L’auteur soutient que les difficultés d’accès à l’emploi ne relèvent pas uniquement du manque de qualifications. Il met en lumière l’existence de « murs invisibles » que ni les diplômes ni le mérite ne permettent toujours de franchir. Selon lui, ces obstacles prennent la forme de discriminations silencieuses, qu’elles soient ethniques, de genre ou liées à l’âge. Il cite des phrases rapportées du terrain telles que : « Nous ne voulons pas de telle ou telle ethnie », « Nous préférons un homme » ou encore « Elle est trop âgée pour ce poste », autant de manifestations, dit-il, de pratiques encore trop répandues.

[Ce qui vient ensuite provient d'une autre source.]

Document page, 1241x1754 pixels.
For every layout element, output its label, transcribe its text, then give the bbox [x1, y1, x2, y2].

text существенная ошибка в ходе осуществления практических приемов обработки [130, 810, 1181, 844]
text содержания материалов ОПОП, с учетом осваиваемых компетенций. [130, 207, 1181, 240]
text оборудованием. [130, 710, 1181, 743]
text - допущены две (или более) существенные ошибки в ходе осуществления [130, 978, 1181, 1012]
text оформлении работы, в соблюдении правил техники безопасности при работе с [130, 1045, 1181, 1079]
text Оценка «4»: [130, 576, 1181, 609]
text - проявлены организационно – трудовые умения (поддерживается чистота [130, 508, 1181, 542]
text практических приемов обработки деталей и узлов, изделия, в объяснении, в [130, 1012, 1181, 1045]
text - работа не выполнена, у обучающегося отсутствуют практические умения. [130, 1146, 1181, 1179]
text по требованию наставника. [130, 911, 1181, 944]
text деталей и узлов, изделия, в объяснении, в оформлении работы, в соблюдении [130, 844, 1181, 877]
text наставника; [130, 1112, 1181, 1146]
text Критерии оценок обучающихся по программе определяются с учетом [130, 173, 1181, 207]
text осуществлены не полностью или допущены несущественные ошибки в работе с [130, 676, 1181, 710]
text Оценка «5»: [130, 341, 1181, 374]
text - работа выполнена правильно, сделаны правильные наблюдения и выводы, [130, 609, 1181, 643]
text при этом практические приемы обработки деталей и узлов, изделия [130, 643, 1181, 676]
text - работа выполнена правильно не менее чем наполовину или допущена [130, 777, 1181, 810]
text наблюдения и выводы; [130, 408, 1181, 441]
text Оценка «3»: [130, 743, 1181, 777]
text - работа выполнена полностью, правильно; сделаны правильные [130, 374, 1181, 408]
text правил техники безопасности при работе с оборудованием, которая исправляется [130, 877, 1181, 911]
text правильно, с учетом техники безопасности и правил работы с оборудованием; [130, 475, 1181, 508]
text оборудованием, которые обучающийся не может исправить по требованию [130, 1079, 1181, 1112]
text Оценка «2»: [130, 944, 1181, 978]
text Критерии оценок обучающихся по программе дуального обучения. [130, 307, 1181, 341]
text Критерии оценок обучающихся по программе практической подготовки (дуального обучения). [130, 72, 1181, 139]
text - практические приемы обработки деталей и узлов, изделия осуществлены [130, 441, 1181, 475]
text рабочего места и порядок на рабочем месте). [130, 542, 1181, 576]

Michel Beta dénonce également un modèle historique où l’État a longtemps été perçu comme l’employeur principal, voire unique, garantissant la stabilité et la respectabilité professionnelle. Pour lui, cette conception, alimentée par la centralité des concours administratifs — devenus de véritables « graals » — a nourri des attentes disproportionnées et généré de profondes frustrations. Il considère ce modèle comme arrivé à bout de souffle, et plaide pour une transformation du rôle de l’État, qu’il imagine davantage comme facilitateur, régulateur et incubateur d’initiatives que comme pourvoyeur direct d’emplois.
L’auteur s’attarde aussi sur les limites de l’École ivoirienne, qu’il accuse de produire essentiellement des demandeurs d’emploi plutôt que des créateurs de valeur. Il critique des enseignements parfois déconnectés des réalités économiques et des besoins nationaux.
L’ouvrage est préfacé par Soro Gninagafol, directeur général de la Fonction publique de Côte d’Ivoire, ce qui lui confère une légitimité institutionnelle supplémentaire.
La couverture du livre, d’un bleu ciel, représente une carte de la Côte d’Ivoire aux couleurs nationales, surplombée d’une foule de jeunes scrutant l’horizon, symbole des attentes et des incertitudes de la jeunesse face au marché du travail.